**Texte de la page**:
+ + + +

Et la Direction de préciser que l’Archipel de Mogador est « couvert de formations ligneuses basses composées formant un « tapis » gras et cristallin en présence de chénopodiacée et de caryophyllacée, constituant un réceptacle d’oiseaux d’une très grande importance notamment, les faucons d’Eléonore, une espèce protégée au niveau international et qui ne compte plus que six mille couples à l’échelle mondiale, la colonie nicheuse de l’archipel est la plus grande au monde ».

Dans une déclaration à la MAP, M. Lemdarsaoui El Mehdi, ingénieur d’Etat, Chef du Centre de Conservation et de Développement des Ressources forestières d’Essaouira, a fait savoir que l’Archipel de Mogador offre un couvert végétal riche et varié composé d’espèces présentant des valeurs patrimoniales, et des espèces endémiques strictement marocaines, outre des endémiques des Canaries, et de la Mauritanie entre autres.

Quant à la faune terrestre, l’Archipel de Mogador a un grand intérêt ornithologique et est caractérisé par la nidification régulière de neuf espèces d’oiseaux (2 marines, 3 espèces de rapaces et 4 espèces terrestres), 3 reptiles et la présence d’un unique mammifère à savoir le lapin, a-t-il poursuivi.

+ + + +

**Données d'entrée**:
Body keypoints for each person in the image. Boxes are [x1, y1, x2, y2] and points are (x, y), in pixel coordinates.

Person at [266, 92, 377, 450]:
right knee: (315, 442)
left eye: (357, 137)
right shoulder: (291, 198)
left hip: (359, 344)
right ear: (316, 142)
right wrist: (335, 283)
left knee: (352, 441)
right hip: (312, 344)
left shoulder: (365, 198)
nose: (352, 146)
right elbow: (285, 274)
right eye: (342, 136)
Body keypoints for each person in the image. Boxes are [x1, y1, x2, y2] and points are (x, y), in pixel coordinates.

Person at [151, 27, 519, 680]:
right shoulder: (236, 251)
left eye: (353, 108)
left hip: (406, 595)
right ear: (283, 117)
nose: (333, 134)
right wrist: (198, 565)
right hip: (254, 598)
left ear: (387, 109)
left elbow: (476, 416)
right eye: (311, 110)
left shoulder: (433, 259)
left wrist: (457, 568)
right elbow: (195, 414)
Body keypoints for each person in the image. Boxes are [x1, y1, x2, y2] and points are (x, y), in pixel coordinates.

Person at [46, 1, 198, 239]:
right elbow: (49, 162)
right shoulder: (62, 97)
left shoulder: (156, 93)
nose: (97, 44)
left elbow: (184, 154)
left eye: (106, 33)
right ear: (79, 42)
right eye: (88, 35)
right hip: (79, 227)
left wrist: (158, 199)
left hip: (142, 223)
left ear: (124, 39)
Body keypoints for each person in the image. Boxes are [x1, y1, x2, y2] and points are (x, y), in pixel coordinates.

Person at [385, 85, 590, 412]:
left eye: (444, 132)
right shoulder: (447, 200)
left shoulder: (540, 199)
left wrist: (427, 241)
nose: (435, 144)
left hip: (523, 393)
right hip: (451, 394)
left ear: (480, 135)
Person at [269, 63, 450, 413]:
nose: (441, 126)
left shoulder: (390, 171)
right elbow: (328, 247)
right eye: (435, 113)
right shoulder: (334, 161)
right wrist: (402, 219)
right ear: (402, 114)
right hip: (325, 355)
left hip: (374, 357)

+ + + +

**Travail à réaliser**:
A – Selon le texte sur l'archipel de Mogador, quel est l'unique mammifère présent sur l'archipel ?
B – Reprenez le texte sur l'archipel de Mogador à la suite de sa dernière phrase.
Les données n'interviennent en rien dans ce travail.

**Résultats obtenus**:
A – Le lapin.

B –
« Parmi cette importante avifaune nidificatrice, on cite l’espèce la plus emblématique à savoir le Faucon d’Eléonore, espèce hautement protégée à l’échelle mondiale et considérée comme typiquement méditerranéenne », a relevé M. Lemdarsaoui, notant que cette espèce s’installe à l’Archipel pour se reproduire entre avril et octobre avant d’entamer sa migration vers le Madagascar.

« Il faut savoir que ce visiteur d’été tardif commence sa nichée à partir du mois de juillet avec l’arrivée des petits oiseaux migrateurs (passereaux) qui constituent sa source de nourriture », a-t-il expliqué, rappelant que le Faucon d’Eléonore niche en deux autres zones atlantiques, en l’occurrence les falaises de Salé et dans les îles des Canaries.

« Actuellement on recense près de 1.700 couples qui nichent chaque année sur cet Archipel et cette colonie nicheuse de l’Archipel est la plus grande au monde (6000 couples à l’échelle mondiale) », a précisé M. Lemdarsaoui.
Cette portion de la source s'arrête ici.